_TASK GOAL_
Please return all of the records verbatim, with the pictures omitted.

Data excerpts
-*-*-

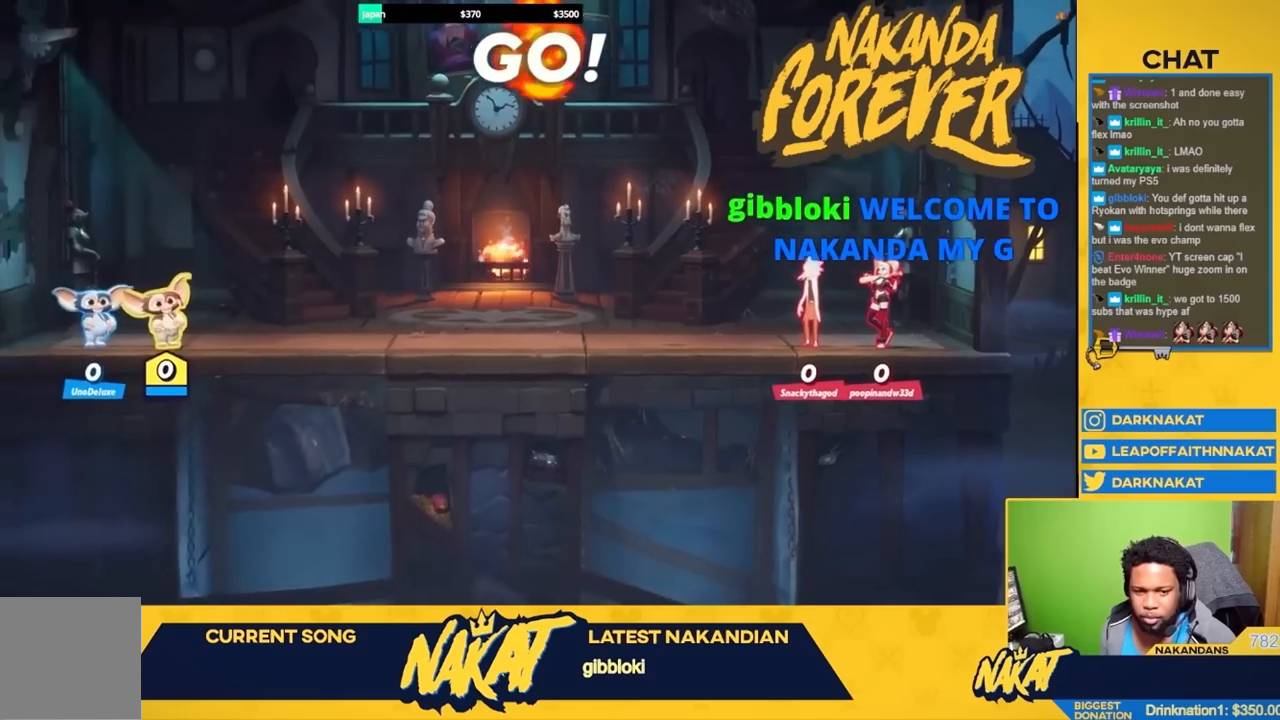
{"buttons": ["A", "R2"], "left_stick": "right", "right_stick": "center", "events": [[117, "R2", "down"], [283, "A", "down"], [283, "R2", "up"], [317, "A", "up"], [383, "R2", "down"], [500, "A", "down"]]}
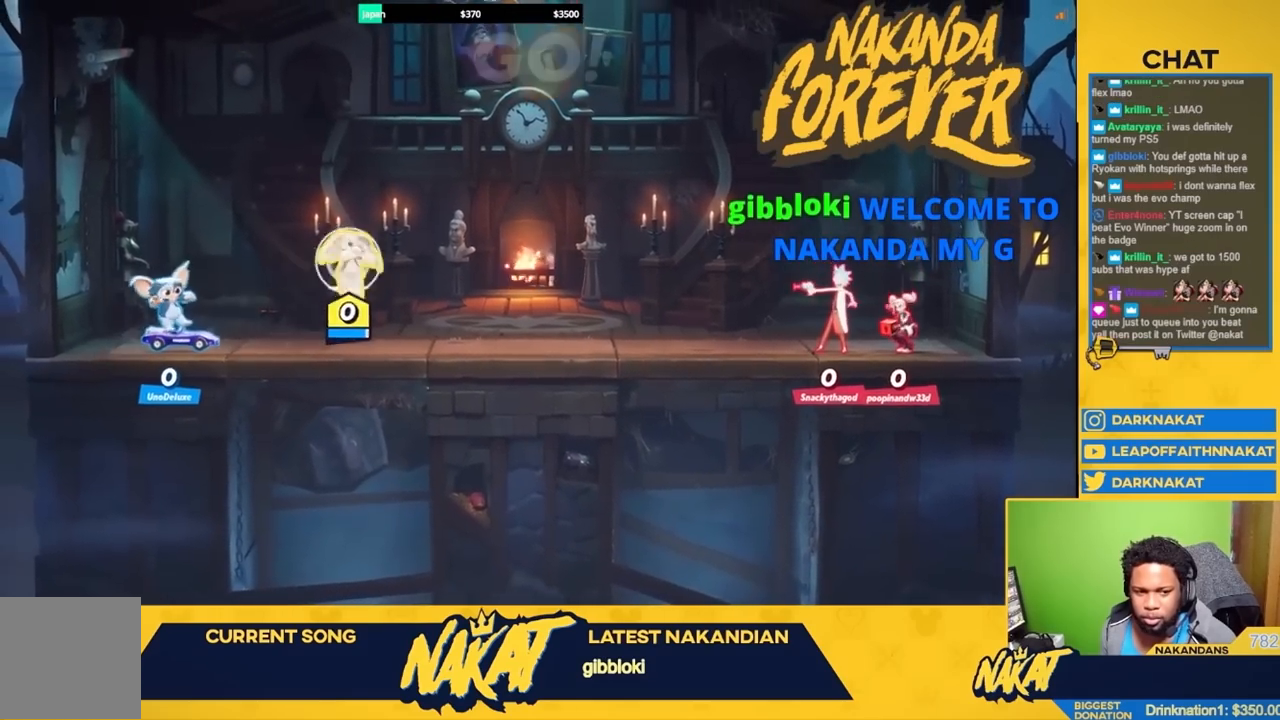
{"buttons": ["R1"], "left_stick": "up-left", "right_stick": "center", "events": [[33, "R2", "up"], [117, "left_stick", "up-left"], [283, "A", "up"], [317, "left_stick", "up-right"], [367, "R1", "down"], [500, "left_stick", "up-left"]]}
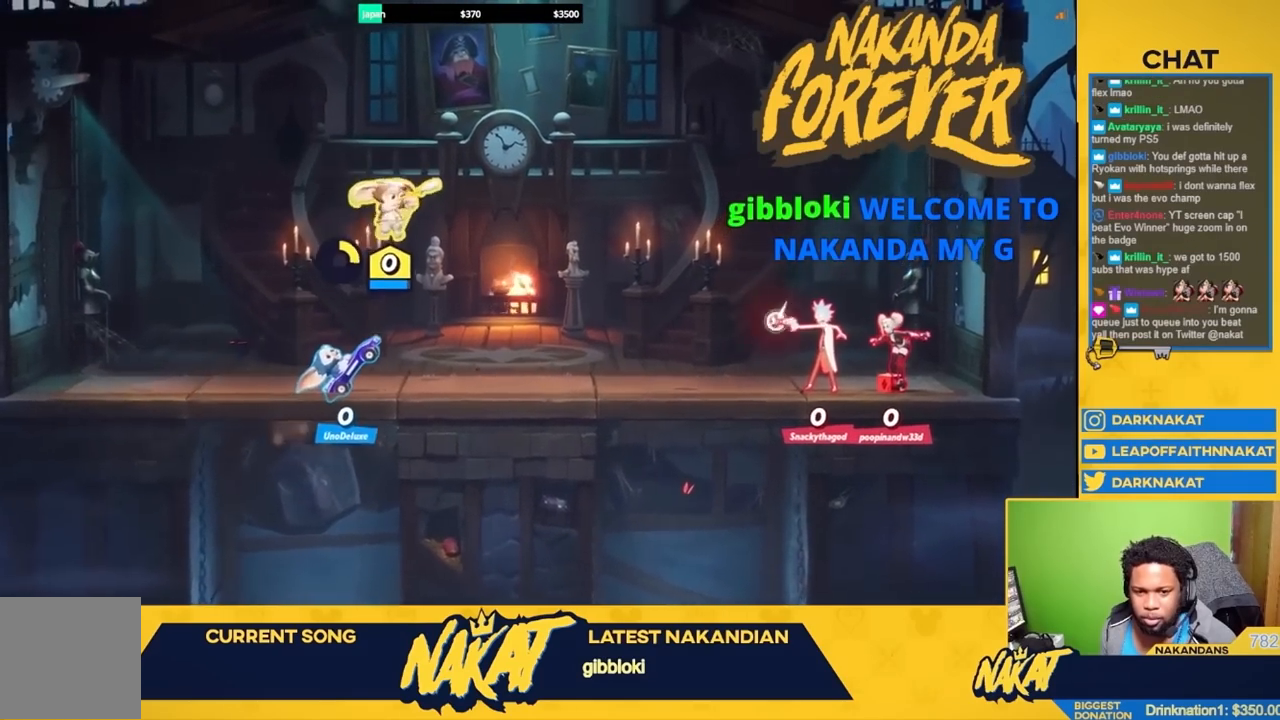
{"buttons": ["R1"], "left_stick": "center", "right_stick": "center", "events": [[383, "left_stick", "center"]]}
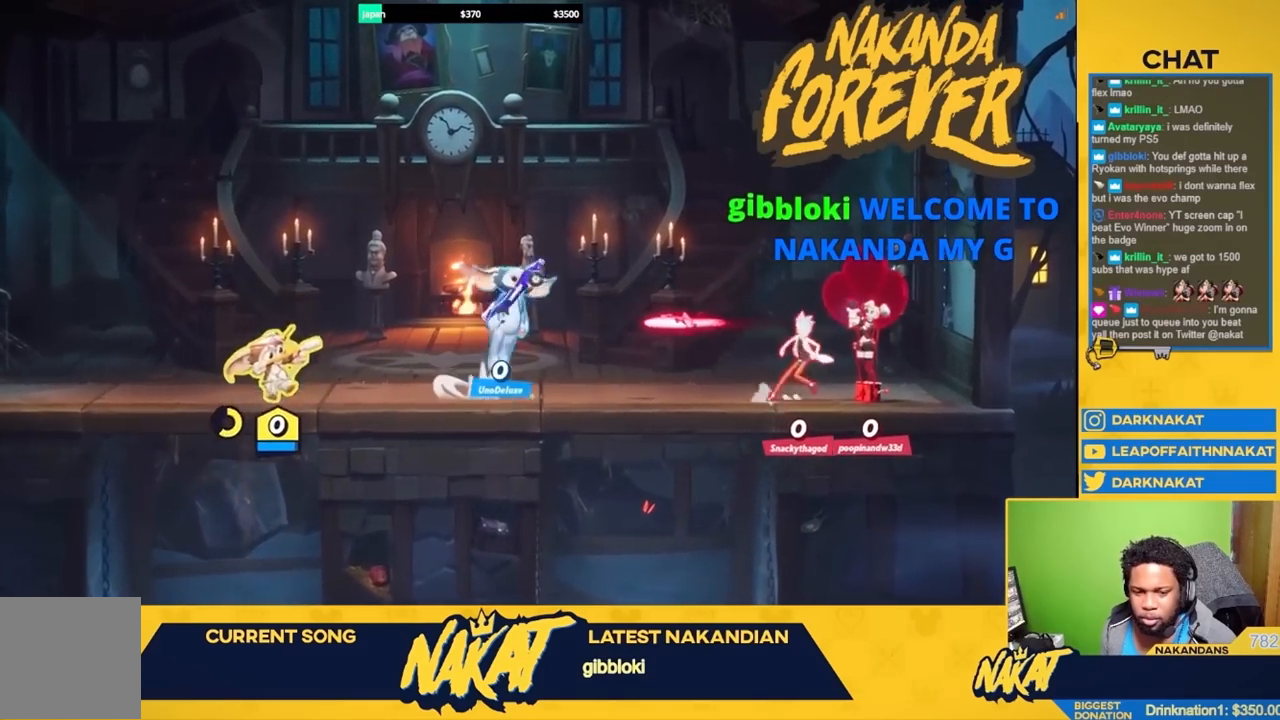
{"buttons": ["R2"], "left_stick": "left", "right_stick": "center", "events": [[67, "left_stick", "down-right"], [150, "left_stick", "center"], [217, "R1", "up"], [383, "left_stick", "left"], [483, "R2", "down"]]}
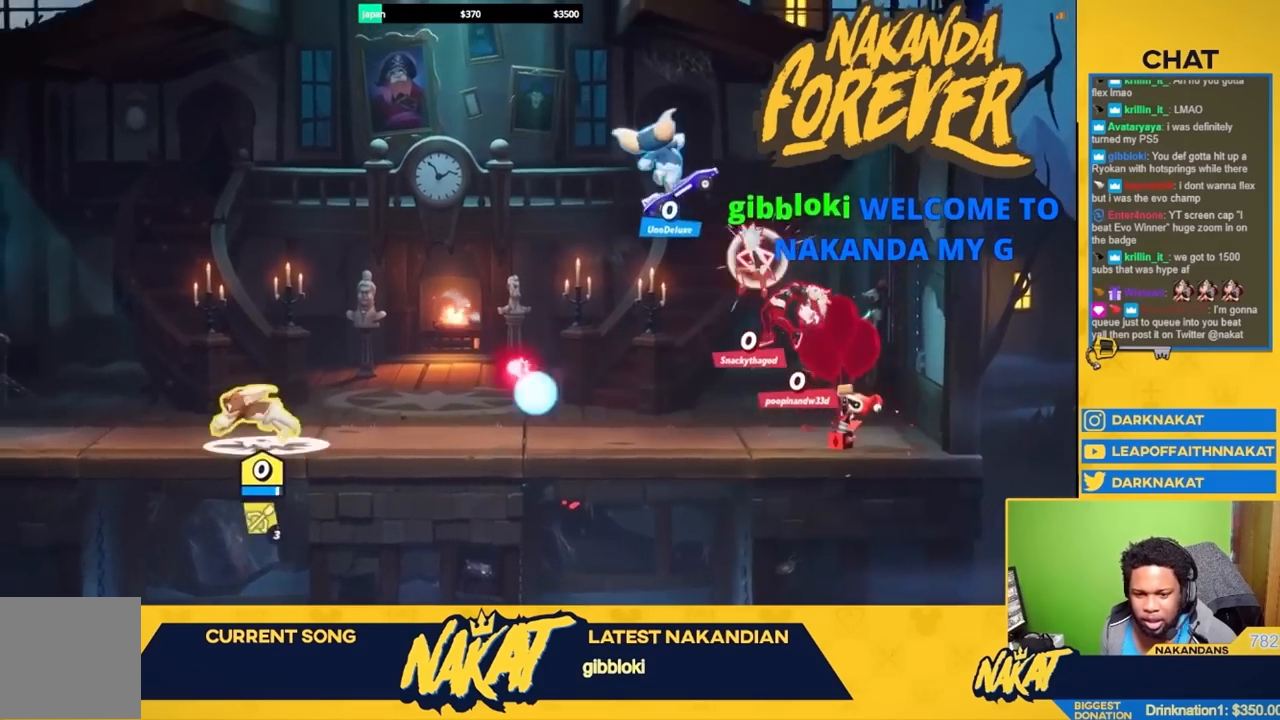
{"buttons": [], "left_stick": "right", "right_stick": "center", "events": [[83, "A", "down"], [117, "R2", "up"], [183, "A", "up"], [233, "left_stick", "down"], [433, "left_stick", "right"]]}
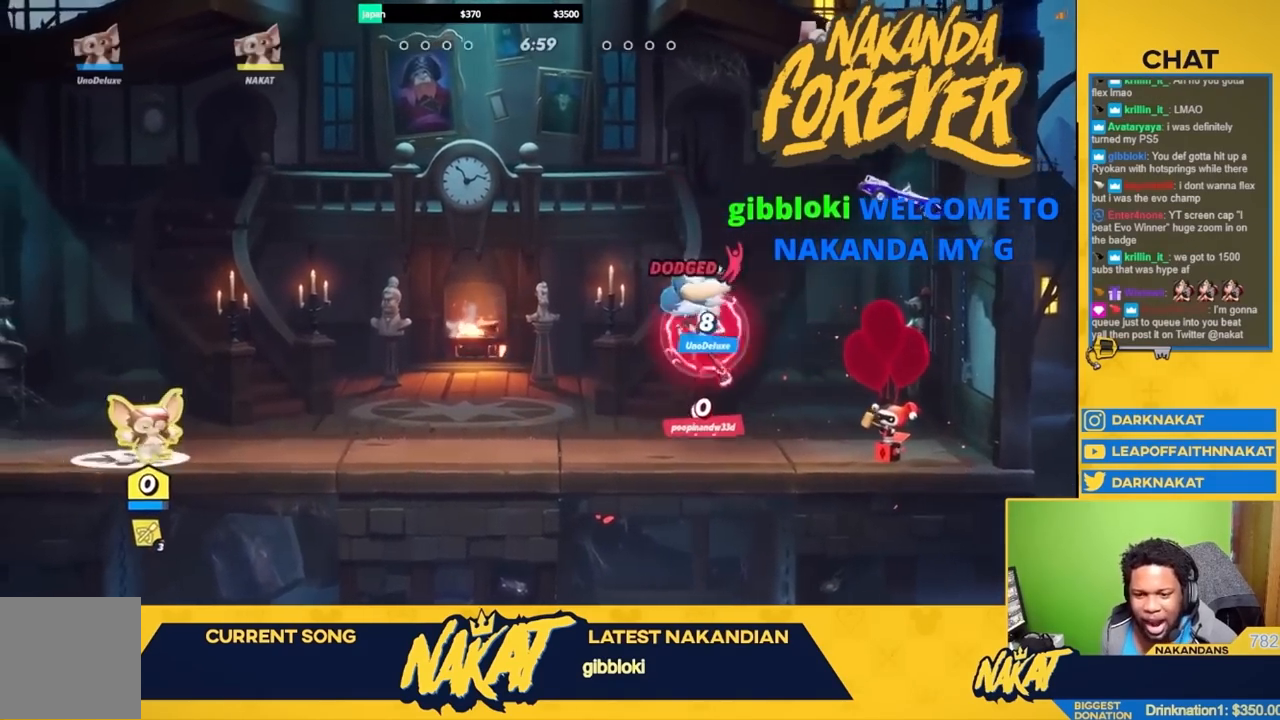
{"buttons": ["Y"], "left_stick": "right", "right_stick": "center", "events": [[50, "Y", "down"]]}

-*-*-

_FINISHED TASK_
{"buttons": ["A", "R2"], "left_stick": "right", "right_stick": "center", "events": [[117, "R2", "down"], [283, "A", "down"], [283, "R2", "up"], [317, "A", "up"], [383, "R2", "down"], [500, "A", "down"]]}
{"buttons": ["R1"], "left_stick": "up-left", "right_stick": "center", "events": [[33, "R2", "up"], [117, "left_stick", "up-left"], [283, "A", "up"], [317, "left_stick", "up-right"], [367, "R1", "down"], [500, "left_stick", "up-left"]]}
{"buttons": ["R1"], "left_stick": "center", "right_stick": "center", "events": [[383, "left_stick", "center"]]}
{"buttons": ["R2"], "left_stick": "left", "right_stick": "center", "events": [[67, "left_stick", "down-right"], [150, "left_stick", "center"], [217, "R1", "up"], [383, "left_stick", "left"], [483, "R2", "down"]]}
{"buttons": [], "left_stick": "right", "right_stick": "center", "events": [[83, "A", "down"], [117, "R2", "up"], [183, "A", "up"], [233, "left_stick", "down"], [433, "left_stick", "right"]]}
{"buttons": ["Y"], "left_stick": "right", "right_stick": "center", "events": [[50, "Y", "down"]]}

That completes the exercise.